In a storm-swept trench—a barricade trench we called it—pointing my rifle at an enemy I could not see, I fired my first shot in battle. My section of thirteen men was in the trench which was nearest to the Germans, and that meant that we were separated from them by only a very few dozen yards. An officer of the Connaughts had given a descriptive object to fire at, and this was a small white outhouse which could be dimly made out in the darkness. The outhouse had the German trenches just in front of it, and we made a target of the building in the hope of potting the men in the trenches.

The order came, one man up and one man down, which meant that a man who was firing was standing for two hours and the man who was down was sitting or otherwise resting, or observing, as we call it.

Throughout that long night we kept up fire from the trenches, all anxious for the day to break, so that we could see what sort of a place we were in and what we were doing; but when the melancholy morning broke there was nothing to see in front of us except the portholes of the German trenches.

We had got through the first night of battle safely and had given the Germans good-morning with what we came to call the “awaking fire,” though it sent many a man to sleep for the last time—and we were settling down to make some tea. That was shortly after midday of our first day in the trenches. I was working “partners” with my left-hand man, Private Smith, who said, “I’ll just have a look to see what’s going on.”

He popped his head over the top of the trench and almost instantly he fell into my arms, for he had been shot—there must have been a sniper waiting for him—and had received what proved to be a most extraordinary wound. A bullet had struck him on the side of the head, just below the ear, and gone clean through and out at the other side, leaving a hole on each side.

“I’m hit!” said Smith, as he fell—that was all.
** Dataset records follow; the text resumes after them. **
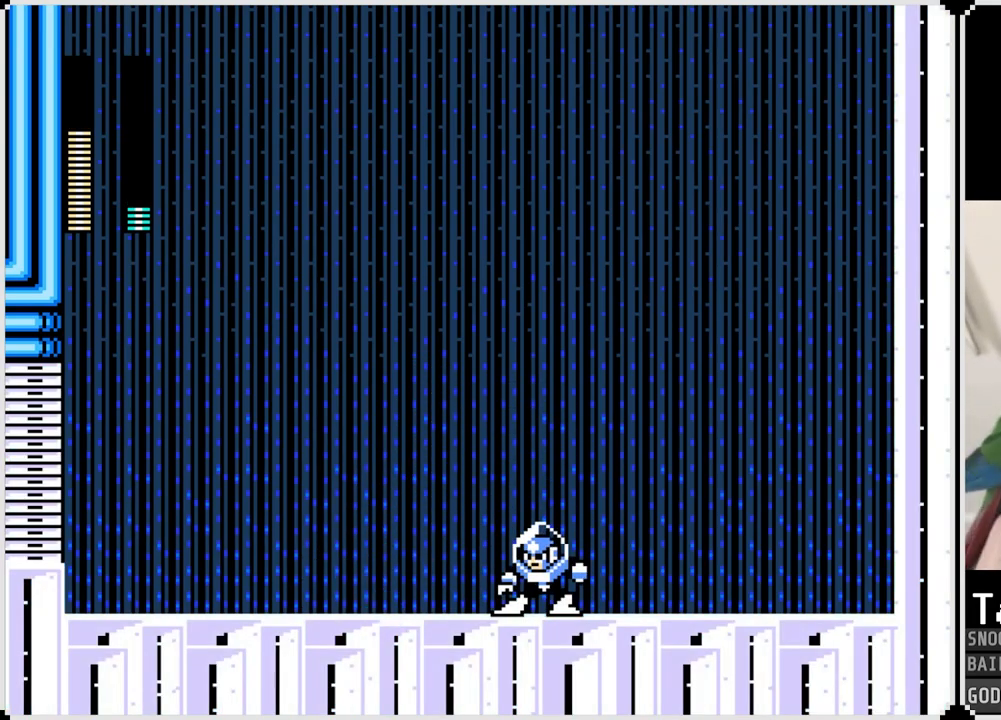
{"buttons": [], "left_stick": "center", "right_stick": "center", "events": [[17, "SQUARE", "up"], [117, "DPAD_RIGHT", "down"], [117, "SQUARE", "down"], [200, "SQUARE", "up"], [284, "SQUARE", "down"], [417, "SQUARE", "up"], [484, "DPAD_RIGHT", "up"]]}
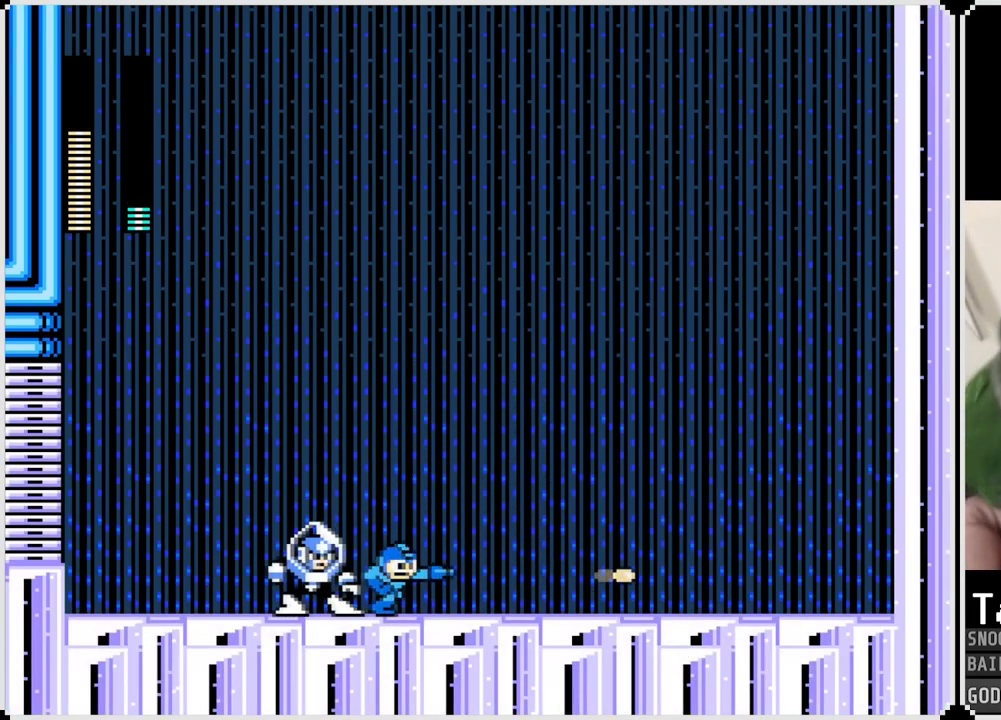
{"buttons": ["SQUARE"], "left_stick": "center", "right_stick": "center", "events": [[16, "DPAD_LEFT", "down"], [83, "SQUARE", "down"], [183, "DPAD_LEFT", "up"], [183, "SQUARE", "up"], [483, "SQUARE", "down"]]}
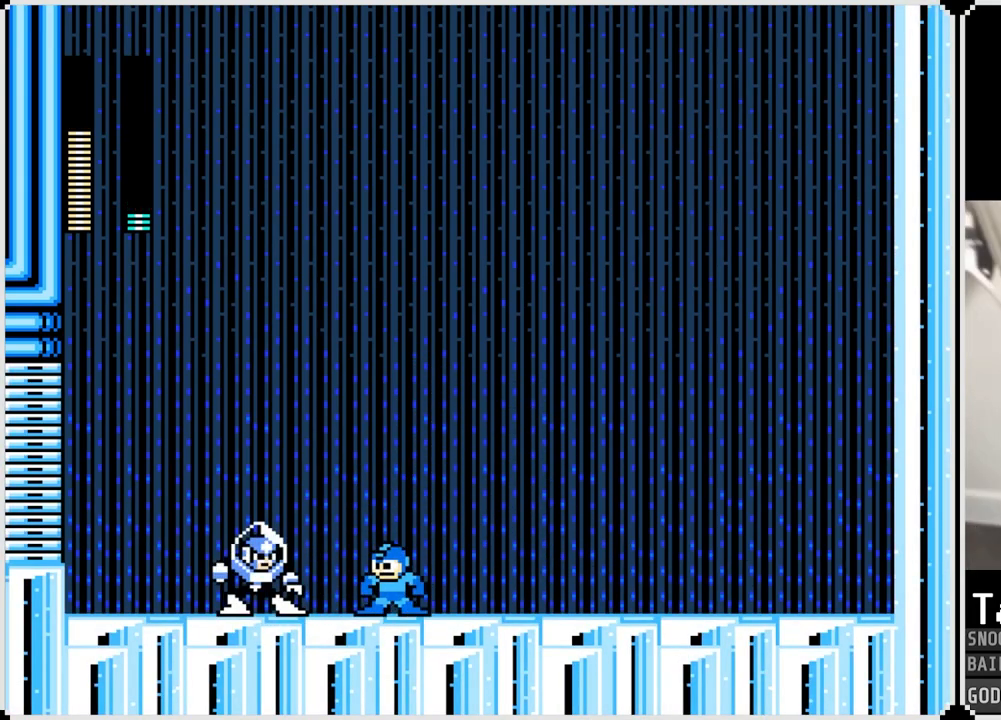
{"buttons": ["CROSS", "SQUARE"], "left_stick": "center", "right_stick": "center", "events": [[50, "SQUARE", "up"], [267, "SQUARE", "down"], [300, "CROSS", "down"]]}
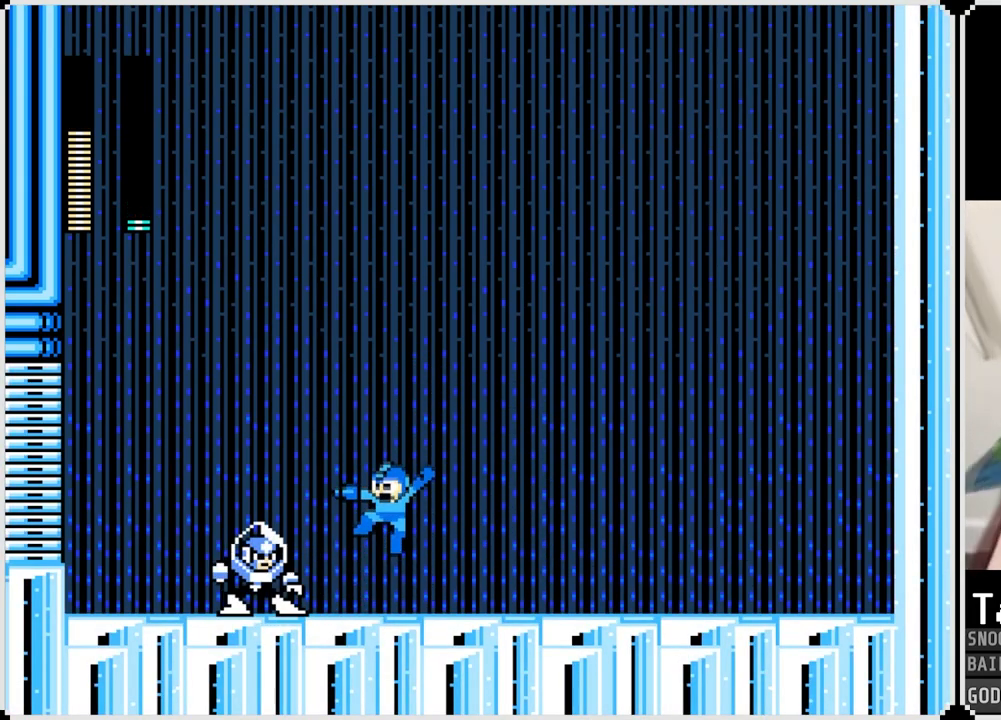
{"buttons": ["CROSS", "DPAD_RIGHT"], "left_stick": "center", "right_stick": "center", "events": [[16, "DPAD_RIGHT", "down"], [233, "CROSS", "up"], [233, "SQUARE", "up"], [300, "DPAD_LEFT", "down"], [300, "DPAD_RIGHT", "up"], [350, "SQUARE", "down"], [450, "CROSS", "down"], [450, "DPAD_LEFT", "up"], [467, "DPAD_RIGHT", "down"], [483, "SQUARE", "up"]]}
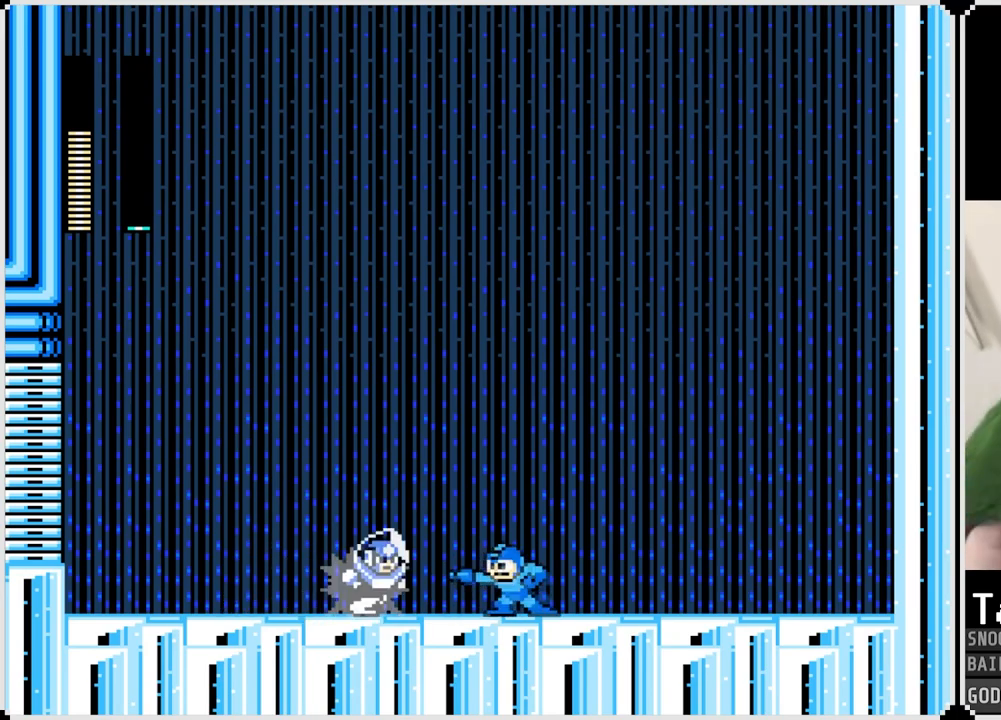
{"buttons": ["DPAD_RIGHT"], "left_stick": "center", "right_stick": "center", "events": [[33, "SQUARE", "down"], [317, "CROSS", "up"], [334, "SQUARE", "up"]]}
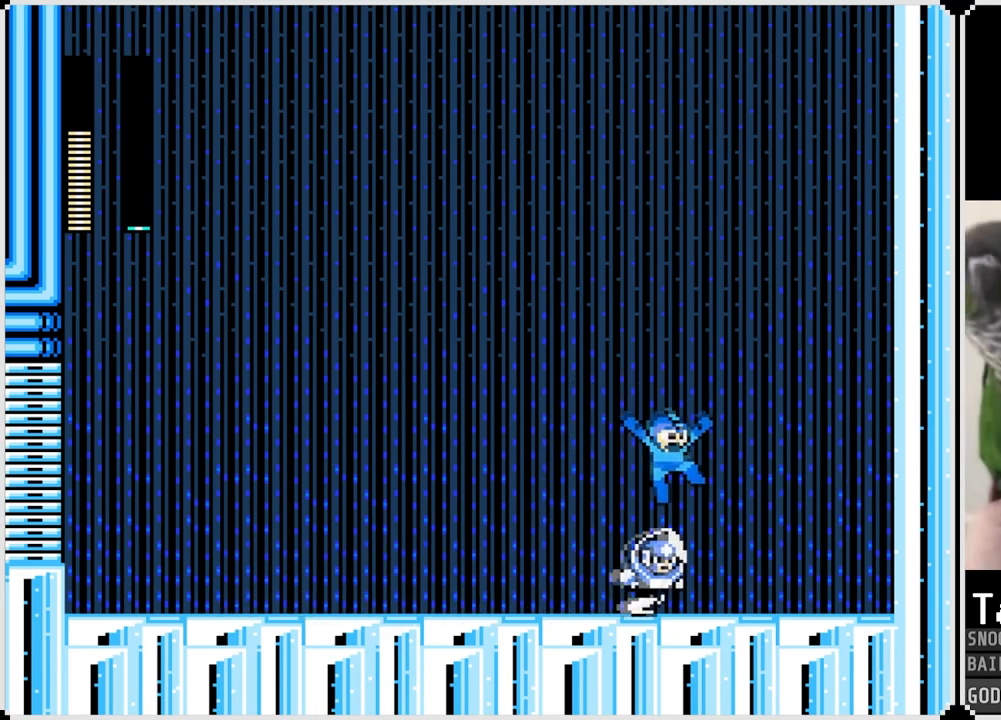
{"buttons": [], "left_stick": "center", "right_stick": "center", "events": [[233, "DPAD_RIGHT", "up"]]}
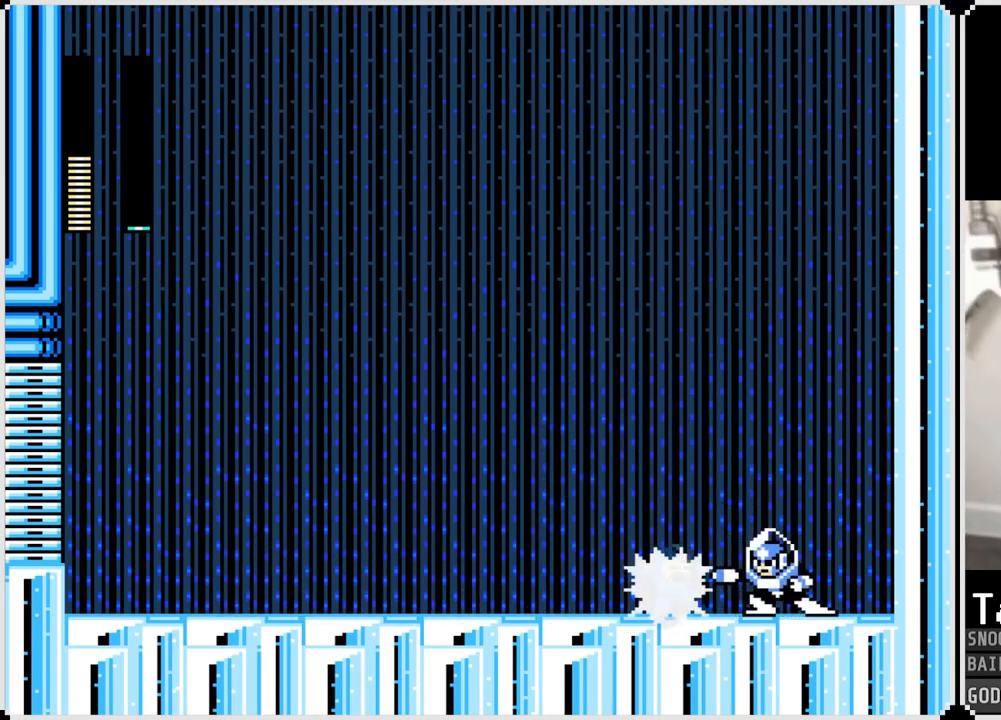
{"buttons": [], "left_stick": "center", "right_stick": "center", "events": [[83, "SQUARE", "down"], [167, "SQUARE", "up"], [250, "SQUARE", "down"], [334, "SQUARE", "up"], [400, "SQUARE", "down"], [501, "SQUARE", "up"]]}
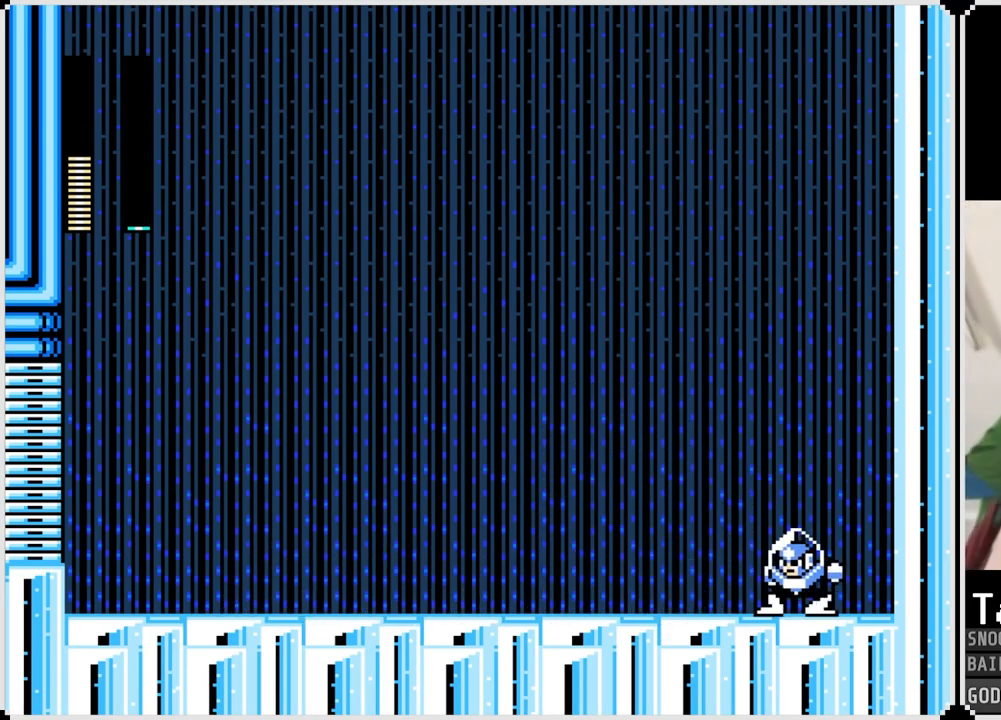
{"buttons": ["DPAD_RIGHT"], "left_stick": "center", "right_stick": "center", "events": [[83, "SQUARE", "down"], [183, "SQUARE", "up"], [216, "DPAD_LEFT", "down"], [250, "SQUARE", "down"], [317, "SQUARE", "up"], [367, "DPAD_DOWN", "down"], [383, "SQUARE", "down"], [400, "DPAD_LEFT", "up"], [400, "DPAD_RIGHT", "down"], [450, "DPAD_DOWN", "up"], [500, "SQUARE", "up"]]}
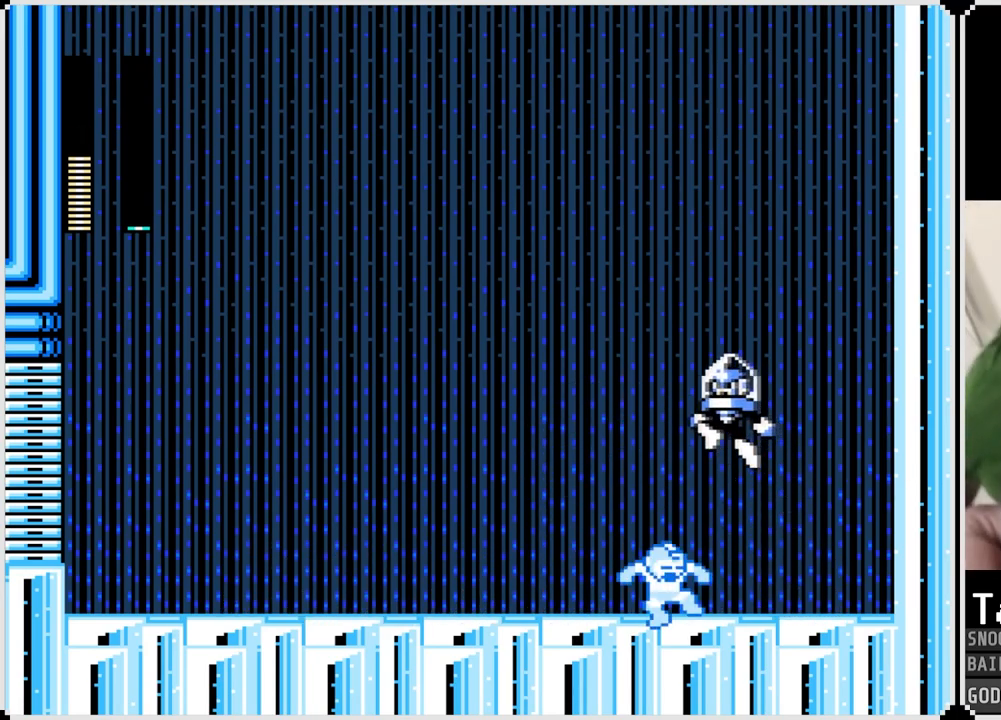
{"buttons": ["DPAD_RIGHT"], "left_stick": "center", "right_stick": "center", "events": [[33, "DPAD_LEFT", "down"], [33, "DPAD_RIGHT", "up"], [67, "SQUARE", "down"], [150, "SQUARE", "up"], [184, "DPAD_LEFT", "up"], [184, "DPAD_RIGHT", "down"], [200, "SQUARE", "down"], [317, "DPAD_LEFT", "down"], [317, "DPAD_RIGHT", "up"], [334, "SQUARE", "up"], [384, "SQUARE", "down"], [434, "DPAD_LEFT", "up"], [434, "DPAD_RIGHT", "down"], [484, "SQUARE", "up"]]}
I was badly upset, as this was the first man I had seen shot, and being my special chum it came home to me; but I didn’t let that prevent me from doing my best for him. Smith was quite conscious, and a plucky chap, and he knew that there was nothing for it but to see it through till night came. We bandaged him up as best we could and he had to lie there, in the mud and water and misery, till it was dark, then he was able to walk away from the trench to the nearest first-aid station, where the doctor complimented him on his courage and told him what an extraordinary case it was and what a miraculous escape he had had. Later on Smith was invalided home.

During the whole of that first spell in trenches we had no water to drink except what we fetched from a natural trench half-a-mile away. Men volunteered for this duty, which was very dangerous, as it meant hurrying over open ground, and the man who was fetching the water was under fire all the time, both going and coming, if the Germans saw him. This job was usually carried out a little before daybreak, when there was just light enough for the man to see, and not enough for the Germans to spot him; and a chap was always thankful when he was safely back in the trench and under cover.

At the end of the seventy-two hours we left the trenches. We came out at ten o’clock at night, expecting to be out for three days. We marched to an old barn which had been pretty well blown to pieces by shells, and into it we went; but it was no better than the trenches. The rain poured on to us through the shattered roof and it was bitterly cold, so that I could not sleep. We had everything on, so as to be ready for a call instantly, and without so much as a blanket I was thoroughly miserable. Instead of having three days off we were ordered to go into a fresh lot of trenches, and next afternoon we marched into them and there we stayed for six weeks, coming out seven or eight times. In these trenches we were in dug-outs, so that we got a change from standing sometimes hip-deep in mud and water by getting into the dug-out and resting there. A dug-out was simply a hole made in the side of the trench, high enough to be fairly dry and comfortable.

During the whole of these six weeks it meant practically death to show yourself, and so merciless was the fire that for the whole of the time a dead German soldier was lying on the ground about a hundred yards away from us. He was there when we went and was still there when we left. We could not send out a party to bury him and the Germans themselves never troubled about the poor beggar. One day a chum of mine, named Tobin, was on the look-out when his rifle suddenly cracked, and he turned round and said, “I’ve hit one.” And so he had, for he had knocked a German over not far away and no doubt killed him.